The work, called Don't Miss A Sec, is made out of one-way glass which means you can see out but not in.
The public sculpture will sit at the former Royal Army Medical College in Millbank, and is meant for public use.
A spokeswoman for the project said: "It will arouse curiosity because people can just come and use it, although there is a question of whether people will feel comfortable doing so.
The toilet was also exhibited at the Messeplatz in Basel, Switzerland in 2004. Unrelated photographs of the Messeplatz clearly show the same street as shown in the above photographs, so it seems clear that they were taken at the Messeplatz exhibit rather than the earlier London showing.

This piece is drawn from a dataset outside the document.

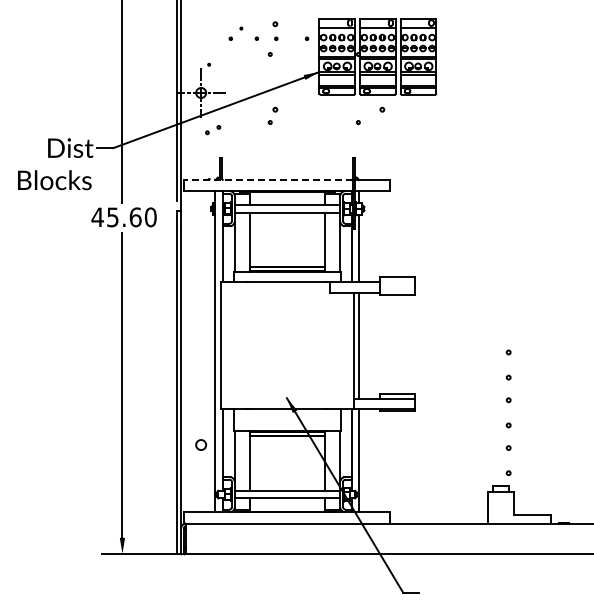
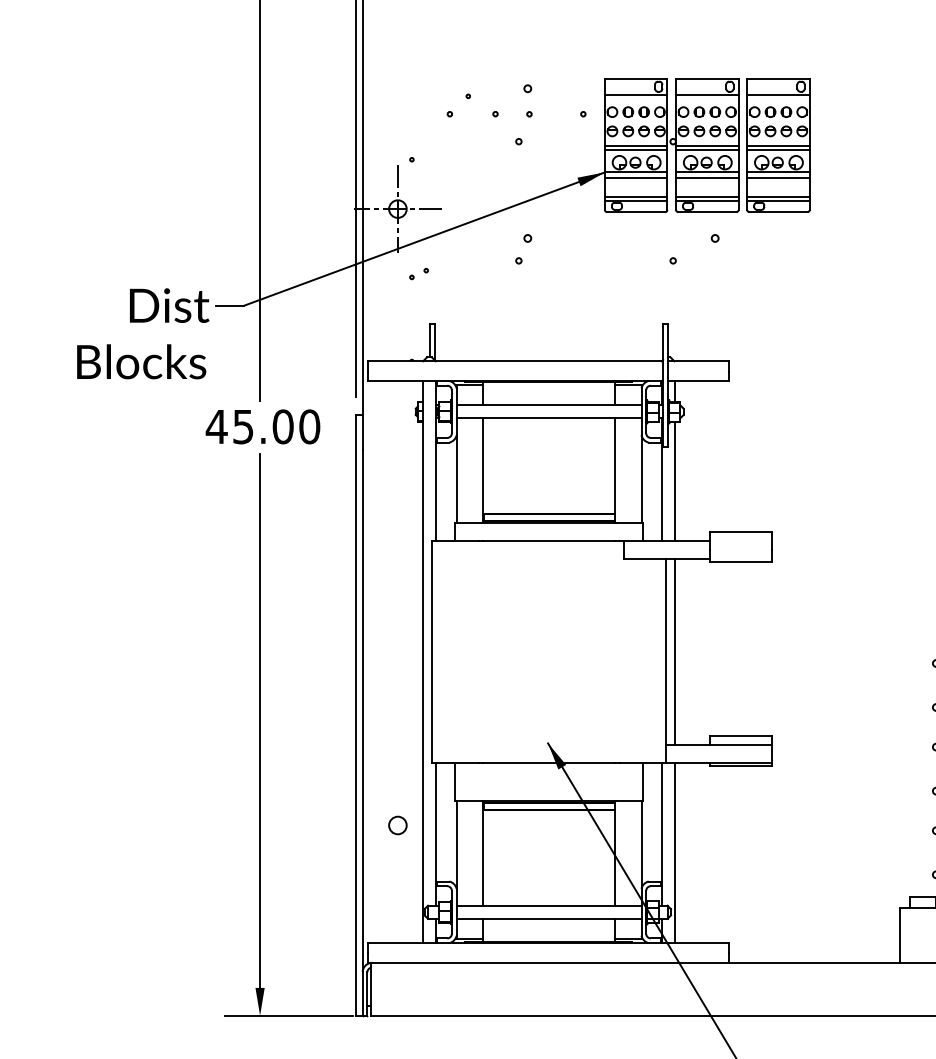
part: (213, 129) -> (419, 273), size x0.71
line: (267, 179) -> (514, 360), dashed -> solid
text: (135, 217) -> (282, 427), 45.60 -> 45.00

Thus, it is clear that the photographs were not taken in Houston nor could I find any credible reference that indicates that Bonvicini's glass toilet was ever exhibited there.
In an interview published on Neoaztlan, Monica Bonvicini explains her motivation for creating the exhibit:
The idea for Don’t Miss a Sec.’ came in 1999. I made the drawings for it on an airplane. It relates to the urge, during big art events where so much is about “see and be seen,” to not miss anything. At any big art event, everyone needs a bathroom at some point. If you use the work for it, you are still able to see the next art work, who is passing by, who is talking with whom, and who is wearing what. At the same time, you can literally show your ass to them.